We injected the data of a real defect (insufficient gas pressure which causes the gas turbine to trip) into the PCA model from the SPE filtered index and this confirms the presence of a fault indicated by a peak clearly exceeding the detection limit as depicted in Fig. 9.

On the basis of the above data, it should be noted that the detection rate (black curve) shows a large excess regarding the detection limit (red line) calculated by the PCA model for proper operation. Therefore, it can be concluded that we have an abnormal operating condition of the turbine which is ascertain. This confirms the efficiency and the reliability of the PCA method with SPE filtered detection index in the field of defect detection, noticing that the data used correspond to the defect that already actually produces in the life of the machine (gas turbine).

To display the advantage of using this method in complex processes such as a gas turbine, when an identification trigger of the failure trigger is difficult, but the use of the main component analysis with the SPE filtered detection index facilitates the identification of the defective element. This gives a huge advantage in terms of minimizing the time of diagnosis of a defect and thus the time of repair, and considerably reduces the cost of the intervention.

5 Conclusion

The work presented in this article focuses on the diagnosis of defects through the analysis of major components of the PCA, which is used as a technique for modelling the relationships between different process variables to obtain a compact representation of these variables. Therefore, to obtain the PCA model, the parameters of the PCA model are first acquired by estimating the own values and vectors of the data correlation matrix, and then by determining the structure of the model, and finally by finding the number of components to keep in the model (number of clean vectors).

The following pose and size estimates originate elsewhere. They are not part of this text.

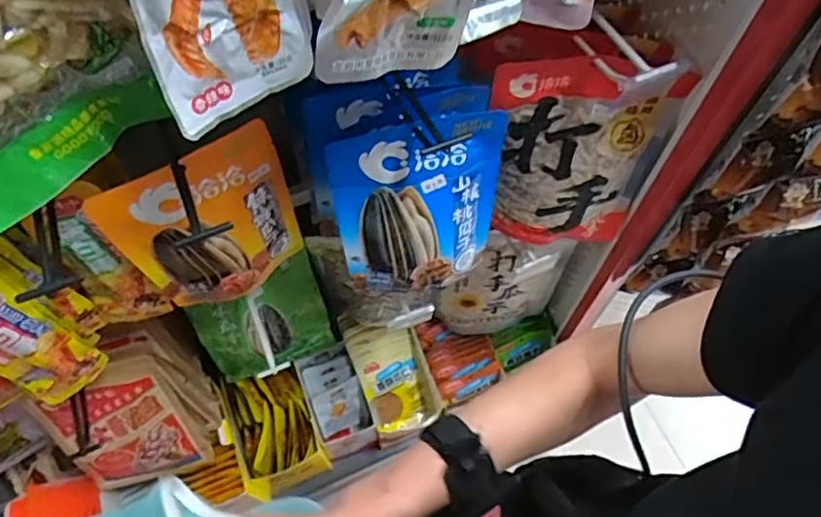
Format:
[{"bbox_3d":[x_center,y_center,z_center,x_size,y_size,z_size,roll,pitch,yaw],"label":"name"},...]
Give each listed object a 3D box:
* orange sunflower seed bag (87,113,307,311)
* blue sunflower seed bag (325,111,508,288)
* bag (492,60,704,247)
[{"bbox_3d":[-0.179,-0.024,0.549,0.148,0.195,0.027,-31,67,-16],"label":"orange sunflower seed bag"},{"bbox_3d":[0.009,-0.049,0.560,0.152,0.195,0.035,-13,45,-6],"label":"blue sunflower seed bag"},{"bbox_3d":[0.166,-0.102,0.621,0.174,0.229,0.059,7,62,3],"label":"bag"}]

Once the model has been identified, the fault detection procedure can be performed by generating the fault indicators (residuals) comparing the observed behavior of the process given by the measured variables with the expected behavior supplied by the PCA model. Most detection methods based on the PCA approach employ the SPE (squared error statistics) with the use of the EWMA filter to improve the detection and the T2 statistic.

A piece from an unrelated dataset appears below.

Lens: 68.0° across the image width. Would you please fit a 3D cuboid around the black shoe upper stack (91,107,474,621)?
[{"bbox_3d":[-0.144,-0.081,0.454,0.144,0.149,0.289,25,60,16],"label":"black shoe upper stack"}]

Finally, we presented the application of PCA linear models for fault detection in a gas turbine electric power generation process. In this study, we compared three detection indices (SPE, filtered SPE and T2). The results show that the filtered SPE index has the advantage of being less sensitive to the modeling errors and more sensitive to the defects than the SPE index. Lastly, to complete this work, we used the data of the actual defects affecting the machine, the purpose of which was to verify the efficiency and the performance of the linear PCA model of the detected defects. The results obtained by the PCA model validate the presence of defects, which confirm the performance and efficiency of the PCAL method in the field of defect detection of a gas turbine. The benefit of this method is mainly to reduce the diagnostic time. In the context of the perspectives, we propose to extend it to the localization of the defects. Another prospect would consist in studying the nonlinear PCA which extract linear and nonlinear relations with the dynamic model. With regard to the application being processed, some proposals are made to improve the quality of the PCA model, a proposal consists in using different PCA models to choose and identify the best fit to the gas turbine, and since the different variables exhibit a certain behavior cyclically, they can be modeled by a PCA using batches of data where each batch corresponds to a period of operation. Another proposal is to exploit the multi-model form, and for modeling using multi- PCA as an extension to the non-linear model.